We review the need for a valuation allowance to reflect uncertainties about whether we will be able to utilize some of our deferred tax assets before they expire. The valuation allowance analysis is based on our estimates of taxable income for the jurisdictions in which we operate and the periods over which our deferred tax assets will be realizable. While we have considered future taxable income in assessing the need for a valuation allowance for the periods presented, we could be required to record a valuation allowance to take into account additional deferred tax assets that we may be unable to realize. An increase in the valuation allowance would have an adverse impact, which could be material, on our income tax provision and net income in the period in which we record the increase.

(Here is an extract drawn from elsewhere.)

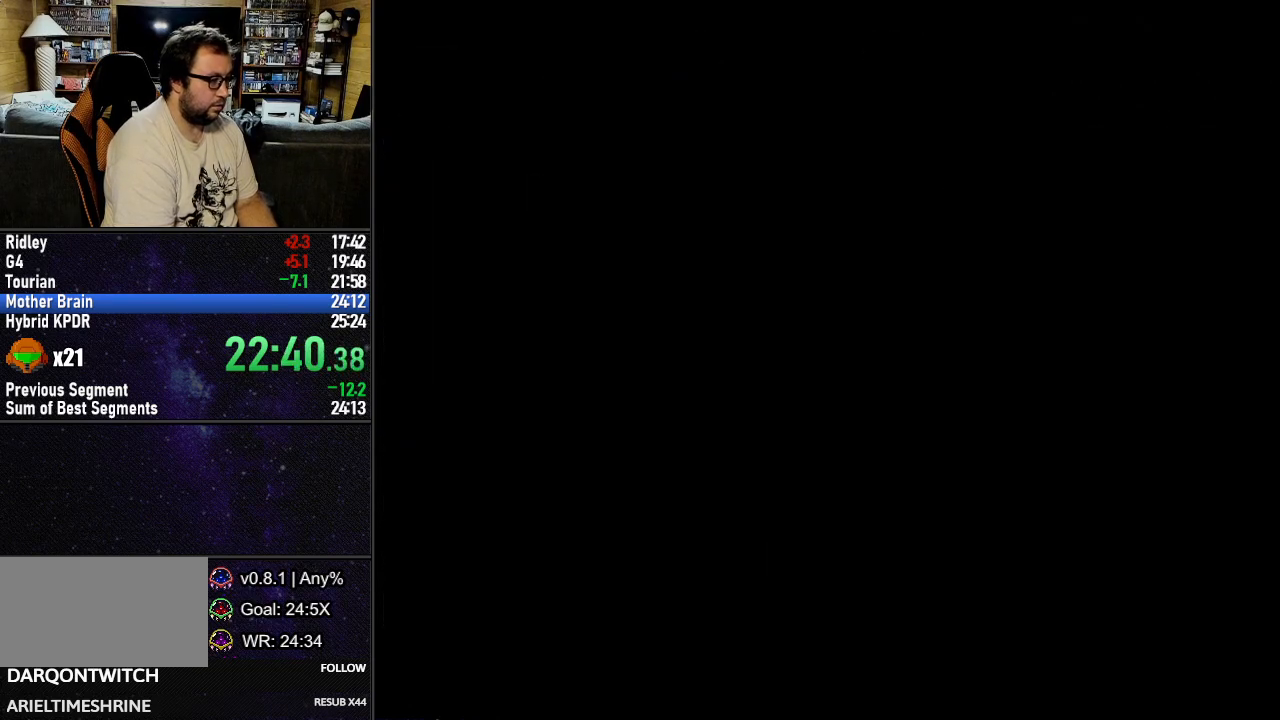
{"buttons": ["L1", "DPAD_LEFT"], "events": [[383, "L1", "down"], [433, "DPAD_LEFT", "down"]]}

We recognize and measure benefits for uncertain tax positions using a two-step approach. The first step is to evaluate the tax position taken or expected to be taken in a tax return by determining if the weight of available evidence indicates that it is more likely than not that the tax position will be sustained upon audit, including resolution of any related appeals or litigation processes. For tax positions that are more likely than not of being sustained upon audit, the second step is to measure the tax benefit as the largest amount that is more than 50% likely of being realized upon settlement. Significant judgment is required to evaluate uncertain tax positions. We evaluate our uncertain tax positions on a quarterly basis. Our evaluations are based upon a number of factors, including changes in facts or circumstances, changes in tax law, correspondence with tax authorities during the course of audits and effective settlement of audit issues. Changes in the recognition or measurement of uncertain tax positions could result in material increases or decreases in our income tax expense in the period in which we make the change, which could have a material impact on our effective tax rate and operating results.

Per Share Computations

We compute basic net income or loss per share using the weighted average number of common shares outstanding during the period. We compute diluted net income per share using the weighted average number of common shares and dilutive potential common shares outstanding during the period. Dilutive potential common shares consist of the shares issuable upon the exercise of stock options and upon the vesting of restricted stock units (RSUs) under the treasury stock method. In loss periods, basic net loss per share and diluted net loss per share are identical since the effect of potential common shares is anti-dilutive and therefore excluded.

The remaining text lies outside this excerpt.